Jon Rahm

Photo : Jon Rahm Crédit : AFP

Golf

PGA: congestion européenne au sommet

Publié | Mis à jour

Jon Rahm a profité d’un faux départ de Tommy Fleetwood et Rory McIlroy pour prendre les commandes du Championnat des joueurs du circuit de la PGA à -15, samedi. Un podium temporaire tout européen.

Pour la première fois en 45 ans d’une riche histoire, le sommet du classement du Players après trois rondes est occupé par des golfeurs du vieux continent.

Le jeune espagnol de 24 ans a signé la meilleure carte de sa carrière sur le Stadium Course du TPC Sawgrass. Son 64 (-8) détonne aux côtés d’une troisième ronde de 82 (+10) qu’il avait jouée à sa première présence au tournoi il y a tout juste deux ans. Il avait d’ailleurs la chance d’égaler le record du parcours au bout de son fer droit sur le vert du 18e, un roulé de 15 pieds qu’il n’a pu drainer au fond de la coupe.

«Je n’aurais jamais pensé pouvoir gagner ce tournoi en quelques années. C’est un parcours qu’il faut apprivoiser et où il faut toujours très bien jouer. Le changement de case horaire de mai à mars me permet d’y être plus confortable depuis les tertres et sur certains coups de fer.»

S’il devait soulever le trophée cet après-midi, le gagnant de deux tournois du circuit de la PGA et vainqueur de championnats internationaux malgré son jeune âge placerait cette conquête au sommet de sa liste.
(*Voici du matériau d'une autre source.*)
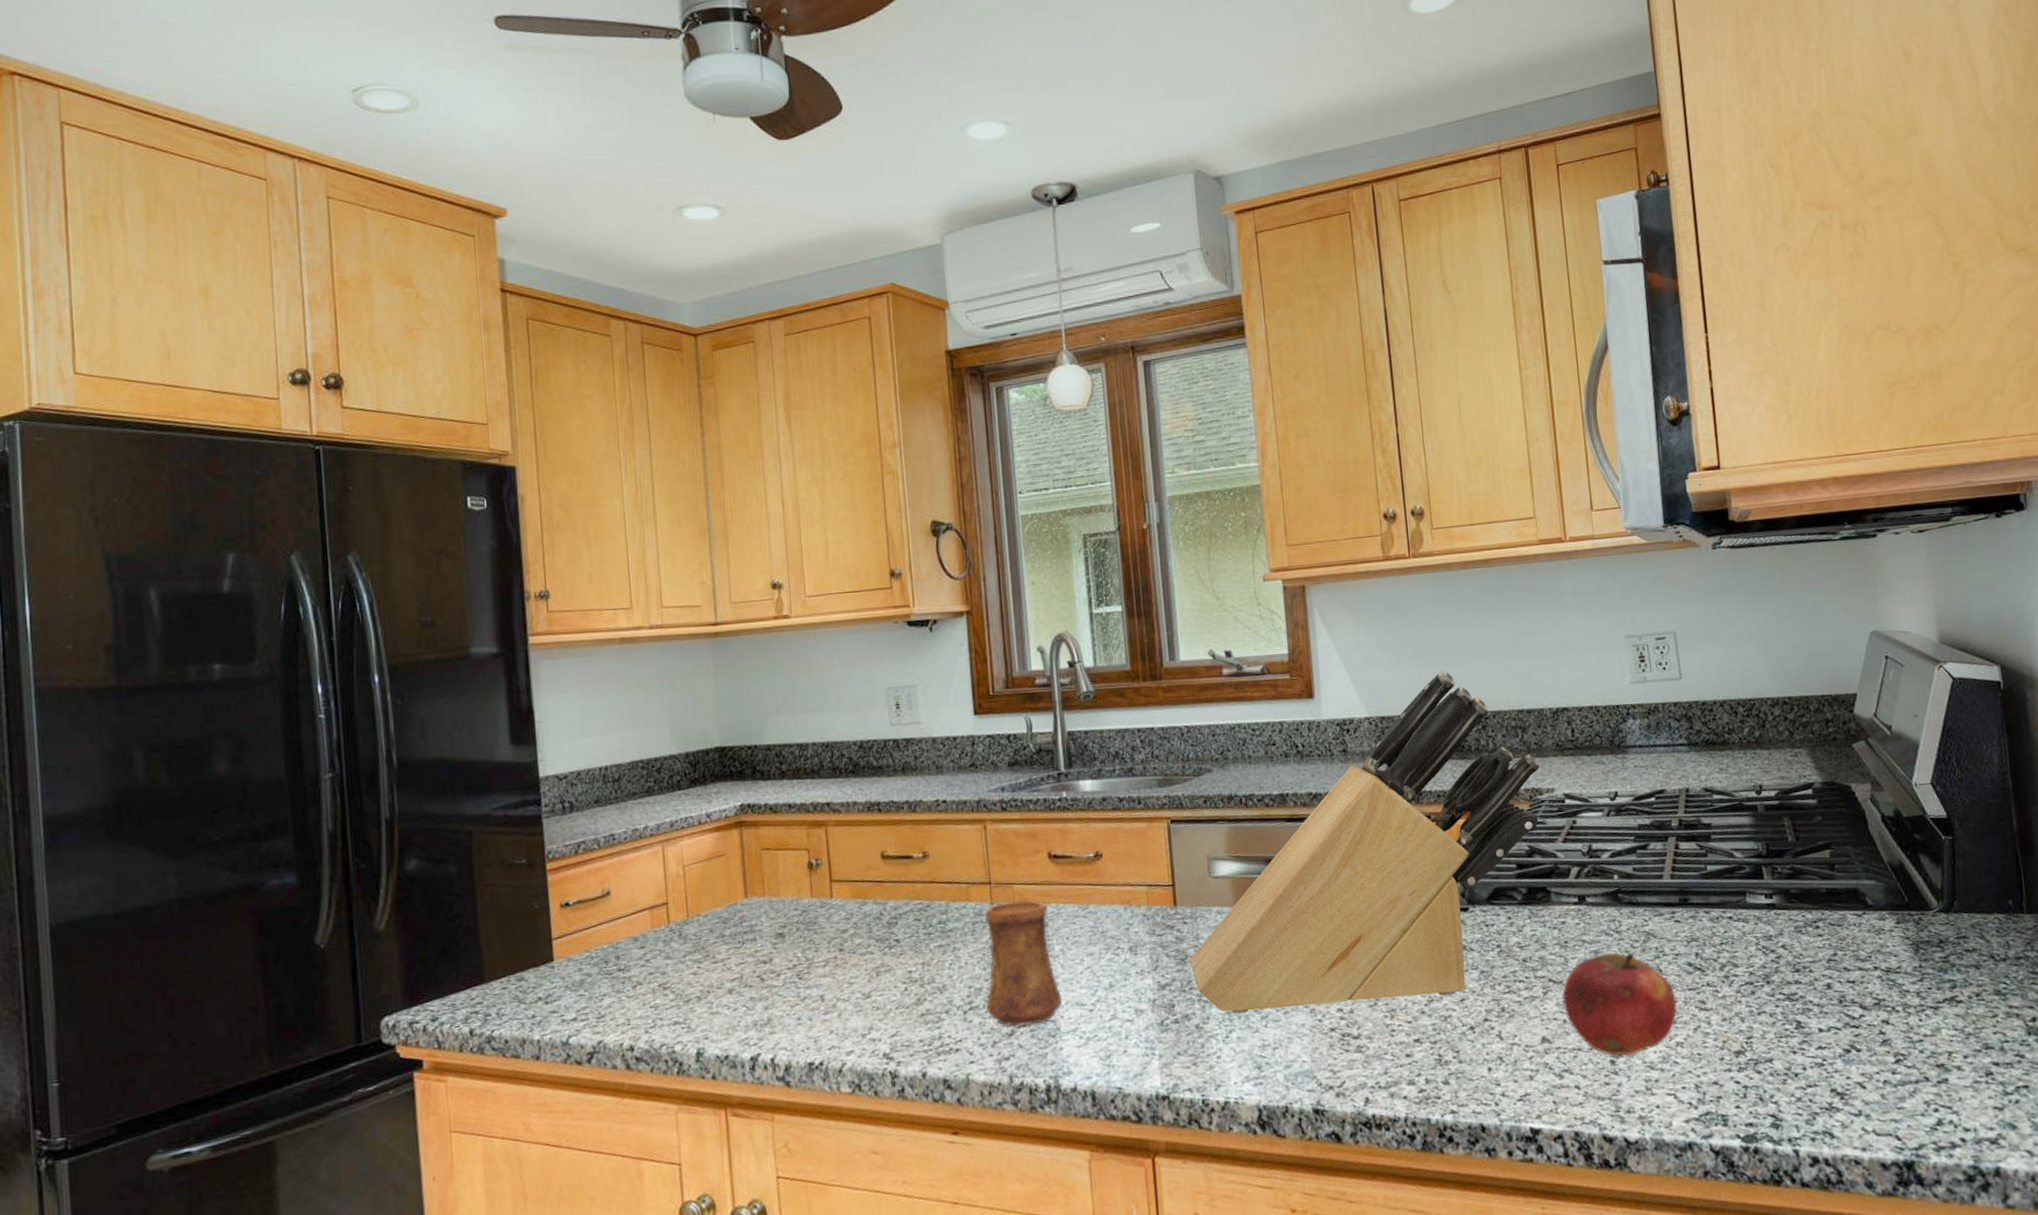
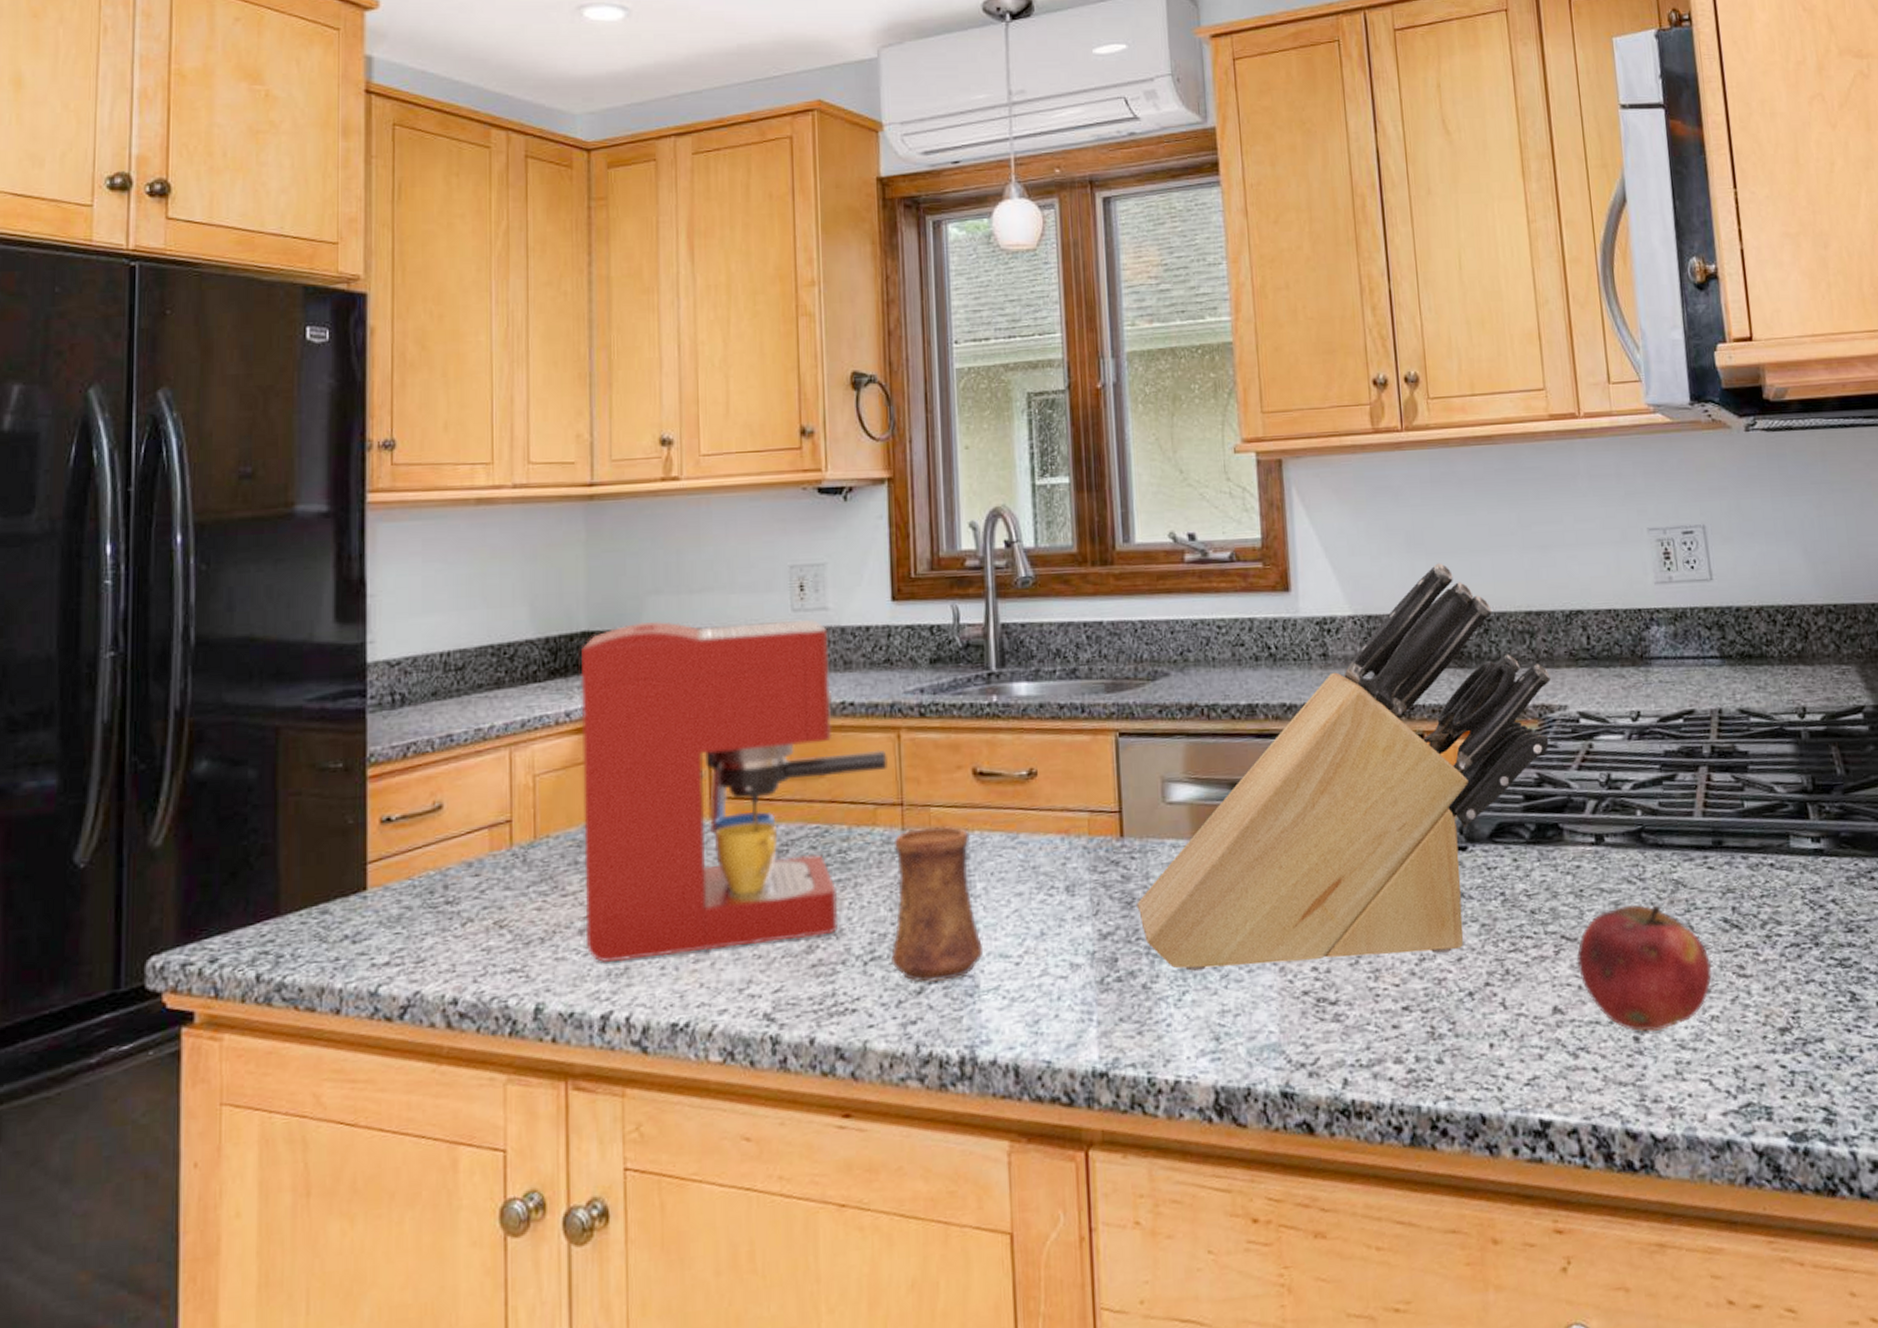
coffee maker: none [716,732,977,1015] -> present [580,619,888,962]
«Un titre au Players permet de définir une carrière. Il y a très peu de golfeurs qui peuvent se vanter de l’avoir gagné, encore moins ceux qui l’ont emporté plus d’une fois. Ce serait incroyable d’y parvenir demain (dimanche).»

Selon les statistiques, 20 des 44 meneurs à l’issue de 54 trous ont savouré une conquête le lendemain.

Samedi, Rahm s’est hissé au sommet grâce à sa confiance et ses coups de fer réussis. Il s’est aussi démarqué sur les verts. «Chaque fois que je m’installais, je croyais que j’étais capable de frapper le meilleur coup. Avec mon cadet, nous prenions les bonnes décisions, a-t-il raconté. Nous savions que le vent tourbillonnait, mais nous prenions une direction. Il fallait choisir un coup et le garder. Il faut s’engager sur chaque coup, a-t-il enchaîné. On a vu que les décisions ont fonctionné.»

En effet, l’Espagnol a amassé sept moineaux sur le parcours où le vent a soufflé à plus de 30 km/h en milieu de journée. Il a aussi réalisé l’un des cinq aigles au fanion du 11e, une normale cinq de 546 verges, en calant un court roulé de trois pieds.

Mauvaise sortie

Jumelé sur le dernier duo, on croyait que Fleetwood et McIlroy auraient livré tout un spectacle. Les deux grands amis ont chacun joué 70 (-2). Ils partagent le second rang à -14, un coup derrière le meneur. Ils sont suivis par Jason Day (-12) et Abraham Ancer (-11). Six autres golfeurs partagent le sixième rang à -10, dont le vétéran Jim Furyk.

Preuve que d’amorcer une ronde avec un boguey ou double boguey n’est pas la fin du monde, Fleetwood et McIlroy ont limité les dommages. Ils ont bataillé fermement. Le premier a par contre cumulé deux autres bogueys à l’aller. Il s’est ensuite empressé de les oublier avec cinq oiselets.

«C’était beaucoup plus difficile aujourd’hui (samedi). Ce n’était pas nécessairement les conditions, même si les verts étaient beaucoup plus fermes, mais mon élan n’était pas à point comme lors des deux premières rondes. Il m’a compliqué la tâche très tôt.»

«Mais la bonne chose, c’est que j’ai démontré du caractère, a-t-il ajouté. J’étais pris sur l’un des plus difficiles parcours et j’ai trouvé une manière de briser la normale même si je n’étais pas confortable.»

Son compagnon de jeu a également salué sa combativité, lui qui a retranché quatre coups à la normale après avoir débuté sa ronde avec deux bogueys de suite.

«Ça ne me dérange pas de faire un boguey au premier trou, mais un autre au deuxième, c’est décevant, a souligné Rory. J’ai travaillé fort pour revenir. Je reste dans la course en prévision de la ronde finale»

Tiger Woods s’est contenté de la normale avec une ronde de 72. Il figure au 43e rang à -3.